### Exercise directions
Reproduce every line of the records, switching "common name" to "vernacular name" wherever it occurs and leaving everything else as it is.
----
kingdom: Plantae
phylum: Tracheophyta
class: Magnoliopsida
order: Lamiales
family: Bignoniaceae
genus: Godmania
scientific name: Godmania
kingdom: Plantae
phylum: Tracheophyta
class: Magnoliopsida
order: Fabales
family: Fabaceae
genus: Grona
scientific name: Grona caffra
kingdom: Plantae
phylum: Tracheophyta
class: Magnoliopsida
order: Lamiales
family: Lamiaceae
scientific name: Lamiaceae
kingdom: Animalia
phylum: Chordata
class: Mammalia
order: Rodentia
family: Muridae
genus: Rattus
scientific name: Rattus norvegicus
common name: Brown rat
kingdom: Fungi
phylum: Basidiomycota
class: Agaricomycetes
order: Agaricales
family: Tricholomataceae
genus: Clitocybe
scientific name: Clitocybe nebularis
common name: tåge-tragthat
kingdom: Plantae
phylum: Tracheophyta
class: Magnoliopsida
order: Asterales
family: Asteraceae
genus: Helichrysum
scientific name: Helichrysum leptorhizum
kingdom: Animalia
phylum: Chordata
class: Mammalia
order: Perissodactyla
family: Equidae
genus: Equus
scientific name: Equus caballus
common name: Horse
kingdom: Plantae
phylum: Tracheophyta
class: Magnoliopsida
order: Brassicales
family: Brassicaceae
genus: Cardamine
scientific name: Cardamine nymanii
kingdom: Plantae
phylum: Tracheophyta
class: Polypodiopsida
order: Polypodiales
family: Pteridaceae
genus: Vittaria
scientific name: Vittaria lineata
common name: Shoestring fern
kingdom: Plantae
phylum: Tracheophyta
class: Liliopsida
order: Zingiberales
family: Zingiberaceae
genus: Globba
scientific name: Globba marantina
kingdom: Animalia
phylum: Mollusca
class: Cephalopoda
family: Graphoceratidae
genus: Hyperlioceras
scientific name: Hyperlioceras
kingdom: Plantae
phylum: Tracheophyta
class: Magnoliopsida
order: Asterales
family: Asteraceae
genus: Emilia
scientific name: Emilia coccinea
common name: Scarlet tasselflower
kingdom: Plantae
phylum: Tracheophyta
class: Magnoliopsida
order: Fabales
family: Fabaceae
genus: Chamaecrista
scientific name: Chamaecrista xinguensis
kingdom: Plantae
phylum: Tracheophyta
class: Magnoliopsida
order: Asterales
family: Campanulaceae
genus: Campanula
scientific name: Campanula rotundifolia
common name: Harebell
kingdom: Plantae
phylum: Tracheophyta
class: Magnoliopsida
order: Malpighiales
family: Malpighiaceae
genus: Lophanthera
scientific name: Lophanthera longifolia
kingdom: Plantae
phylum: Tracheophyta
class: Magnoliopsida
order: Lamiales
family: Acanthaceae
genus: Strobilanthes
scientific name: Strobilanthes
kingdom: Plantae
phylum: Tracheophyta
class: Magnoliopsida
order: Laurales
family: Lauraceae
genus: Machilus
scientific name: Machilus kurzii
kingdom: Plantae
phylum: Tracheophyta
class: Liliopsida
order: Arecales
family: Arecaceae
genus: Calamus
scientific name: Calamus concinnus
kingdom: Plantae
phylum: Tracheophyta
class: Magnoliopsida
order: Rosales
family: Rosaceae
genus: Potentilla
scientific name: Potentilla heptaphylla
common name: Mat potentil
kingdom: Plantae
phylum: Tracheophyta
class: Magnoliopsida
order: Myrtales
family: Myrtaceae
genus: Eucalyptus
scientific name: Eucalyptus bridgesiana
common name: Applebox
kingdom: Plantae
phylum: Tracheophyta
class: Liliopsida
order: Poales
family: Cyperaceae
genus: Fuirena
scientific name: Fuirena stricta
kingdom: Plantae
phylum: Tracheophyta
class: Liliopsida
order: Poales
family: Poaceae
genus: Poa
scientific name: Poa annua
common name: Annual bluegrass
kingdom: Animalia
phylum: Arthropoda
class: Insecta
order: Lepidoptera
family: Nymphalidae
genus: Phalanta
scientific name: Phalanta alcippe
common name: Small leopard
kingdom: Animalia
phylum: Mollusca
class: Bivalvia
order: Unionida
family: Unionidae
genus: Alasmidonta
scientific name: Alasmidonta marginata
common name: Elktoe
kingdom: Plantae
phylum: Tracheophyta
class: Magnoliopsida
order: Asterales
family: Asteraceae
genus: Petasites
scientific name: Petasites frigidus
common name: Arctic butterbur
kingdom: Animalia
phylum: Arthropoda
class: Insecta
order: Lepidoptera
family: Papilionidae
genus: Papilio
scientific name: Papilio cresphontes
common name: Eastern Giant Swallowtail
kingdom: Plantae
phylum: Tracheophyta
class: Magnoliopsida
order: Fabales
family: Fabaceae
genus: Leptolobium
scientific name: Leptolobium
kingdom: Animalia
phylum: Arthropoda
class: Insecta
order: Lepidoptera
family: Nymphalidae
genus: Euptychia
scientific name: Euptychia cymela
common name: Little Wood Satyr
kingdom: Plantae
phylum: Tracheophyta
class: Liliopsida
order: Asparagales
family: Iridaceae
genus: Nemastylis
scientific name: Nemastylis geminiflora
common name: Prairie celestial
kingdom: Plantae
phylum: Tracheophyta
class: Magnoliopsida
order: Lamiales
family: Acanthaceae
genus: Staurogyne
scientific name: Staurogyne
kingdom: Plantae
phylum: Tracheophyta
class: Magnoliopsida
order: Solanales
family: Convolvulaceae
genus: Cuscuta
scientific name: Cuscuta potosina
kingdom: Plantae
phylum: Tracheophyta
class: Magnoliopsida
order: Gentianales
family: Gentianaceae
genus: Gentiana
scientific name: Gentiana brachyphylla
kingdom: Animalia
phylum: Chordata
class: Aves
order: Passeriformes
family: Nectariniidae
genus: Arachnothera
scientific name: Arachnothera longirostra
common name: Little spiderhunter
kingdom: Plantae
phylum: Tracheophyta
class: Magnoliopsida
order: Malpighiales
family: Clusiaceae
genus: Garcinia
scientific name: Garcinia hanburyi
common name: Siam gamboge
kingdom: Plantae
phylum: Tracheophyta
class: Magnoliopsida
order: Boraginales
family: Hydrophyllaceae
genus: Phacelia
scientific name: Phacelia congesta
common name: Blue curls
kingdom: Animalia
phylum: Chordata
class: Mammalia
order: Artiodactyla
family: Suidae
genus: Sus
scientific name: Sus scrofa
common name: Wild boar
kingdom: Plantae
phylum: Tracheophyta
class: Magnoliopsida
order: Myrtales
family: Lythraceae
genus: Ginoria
----
### Result of this task
kingdom: Plantae
phylum: Tracheophyta
class: Magnoliopsida
order: Lamiales
family: Bignoniaceae
genus: Godmania
scientific name: Godmania
kingdom: Plantae
phylum: Tracheophyta
class: Magnoliopsida
order: Fabales
family: Fabaceae
genus: Grona
scientific name: Grona caffra
kingdom: Plantae
phylum: Tracheophyta
class: Magnoliopsida
order: Lamiales
family: Lamiaceae
scientific name: Lamiaceae
kingdom: Animalia
phylum: Chordata
class: Mammalia
order: Rodentia
family: Muridae
genus: Rattus
scientific name: Rattus norvegicus
vernacular name: Brown rat
kingdom: Fungi
phylum: Basidiomycota
class: Agaricomycetes
order: Agaricales
family: Tricholomataceae
genus: Clitocybe
scientific name: Clitocybe nebularis
vernacular name: tåge-tragthat
kingdom: Plantae
phylum: Tracheophyta
class: Magnoliopsida
order: Asterales
family: Asteraceae
genus: Helichrysum
scientific name: Helichrysum leptorhizum
kingdom: Animalia
phylum: Chordata
class: Mammalia
order: Perissodactyla
family: Equidae
genus: Equus
scientific name: Equus caballus
vernacular name: Horse
kingdom: Plantae
phylum: Tracheophyta
class: Magnoliopsida
order: Brassicales
family: Brassicaceae
genus: Cardamine
scientific name: Cardamine nymanii
kingdom: Plantae
phylum: Tracheophyta
class: Polypodiopsida
order: Polypodiales
family: Pteridaceae
genus: Vittaria
scientific name: Vittaria lineata
vernacular name: Shoestring fern
kingdom: Plantae
phylum: Tracheophyta
class: Liliopsida
order: Zingiberales
family: Zingiberaceae
genus: Globba
scientific name: Globba marantina
kingdom: Animalia
phylum: Mollusca
class: Cephalopoda
family: Graphoceratidae
genus: Hyperlioceras
scientific name: Hyperlioceras
kingdom: Plantae
phylum: Tracheophyta
class: Magnoliopsida
order: Asterales
family: Asteraceae
genus: Emilia
scientific name: Emilia coccinea
vernacular name: Scarlet tasselflower
kingdom: Plantae
phylum: Tracheophyta
class: Magnoliopsida
order: Fabales
family: Fabaceae
genus: Chamaecrista
scientific name: Chamaecrista xinguensis
kingdom: Plantae
phylum: Tracheophyta
class: Magnoliopsida
order: Asterales
family: Campanulaceae
genus: Campanula
scientific name: Campanula rotundifolia
vernacular name: Harebell
kingdom: Plantae
phylum: Tracheophyta
class: Magnoliopsida
order: Malpighiales
family: Malpighiaceae
genus: Lophanthera
scientific name: Lophanthera longifolia
kingdom: Plantae
phylum: Tracheophyta
class: Magnoliopsida
order: Lamiales
family: Acanthaceae
genus: Strobilanthes
scientific name: Strobilanthes
kingdom: Plantae
phylum: Tracheophyta
class: Magnoliopsida
order: Laurales
family: Lauraceae
genus: Machilus
scientific name: Machilus kurzii
kingdom: Plantae
phylum: Tracheophyta
class: Liliopsida
order: Arecales
family: Arecaceae
genus: Calamus
scientific name: Calamus concinnus
kingdom: Plantae
phylum: Tracheophyta
class: Magnoliopsida
order: Rosales
family: Rosaceae
genus: Potentilla
scientific name: Potentilla heptaphylla
vernacular name: Mat potentil
kingdom: Plantae
phylum: Tracheophyta
class: Magnoliopsida
order: Myrtales
family: Myrtaceae
genus: Eucalyptus
scientific name: Eucalyptus bridgesiana
vernacular name: Applebox
kingdom: Plantae
phylum: Tracheophyta
class: Liliopsida
order: Poales
family: Cyperaceae
genus: Fuirena
scientific name: Fuirena stricta
kingdom: Plantae
phylum: Tracheophyta
class: Liliopsida
order: Poales
family: Poaceae
genus: Poa
scientific name: Poa annua
vernacular name: Annual bluegrass
kingdom: Animalia
phylum: Arthropoda
class: Insecta
order: Lepidoptera
family: Nymphalidae
genus: Phalanta
scientific name: Phalanta alcippe
vernacular name: Small leopard
kingdom: Animalia
phylum: Mollusca
class: Bivalvia
order: Unionida
family: Unionidae
genus: Alasmidonta
scientific name: Alasmidonta marginata
vernacular name: Elktoe
kingdom: Plantae
phylum: Tracheophyta
class: Magnoliopsida
order: Asterales
family: Asteraceae
genus: Petasites
scientific name: Petasites frigidus
vernacular name: Arctic butterbur
kingdom: Animalia
phylum: Arthropoda
class: Insecta
order: Lepidoptera
family: Papilionidae
genus: Papilio
scientific name: Papilio cresphontes
vernacular name: Eastern Giant Swallowtail
kingdom: Plantae
phylum: Tracheophyta
class: Magnoliopsida
order: Fabales
family: Fabaceae
genus: Leptolobium
scientific name: Leptolobium
kingdom: Animalia
phylum: Arthropoda
class: Insecta
order: Lepidoptera
family: Nymphalidae
genus: Euptychia
scientific name: Euptychia cymela
vernacular name: Little Wood Satyr
kingdom: Plantae
phylum: Tracheophyta
class: Liliopsida
order: Asparagales
family: Iridaceae
genus: Nemastylis
scientific name: Nemastylis geminiflora
vernacular name: Prairie celestial
kingdom: Plantae
phylum: Tracheophyta
class: Magnoliopsida
order: Lamiales
family: Acanthaceae
genus: Staurogyne
scientific name: Staurogyne
kingdom: Plantae
phylum: Tracheophyta
class: Magnoliopsida
order: Solanales
family: Convolvulaceae
genus: Cuscuta
scientific name: Cuscuta potosina
kingdom: Plantae
phylum: Tracheophyta
class: Magnoliopsida
order: Gentianales
family: Gentianaceae
genus: Gentiana
scientific name: Gentiana brachyphylla
kingdom: Animalia
phylum: Chordata
class: Aves
order: Passeriformes
family: Nectariniidae
genus: Arachnothera
scientific name: Arachnothera longirostra
vernacular name: Little spiderhunter
kingdom: Plantae
phylum: Tracheophyta
class: Magnoliopsida
order: Malpighiales
family: Clusiaceae
genus: Garcinia
scientific name: Garcinia hanburyi
vernacular name: Siam gamboge
kingdom: Plantae
phylum: Tracheophyta
class: Magnoliopsida
order: Boraginales
family: Hydrophyllaceae
genus: Phacelia
scientific name: Phacelia congesta
vernacular name: Blue curls
kingdom: Animalia
phylum: Chordata
class: Mammalia
order: Artiodactyla
family: Suidae
genus: Sus
scientific name: Sus scrofa
vernacular name: Wild boar
kingdom: Plantae
phylum: Tracheophyta
class: Magnoliopsida
order: Myrtales
family: Lythraceae
genus: Ginoria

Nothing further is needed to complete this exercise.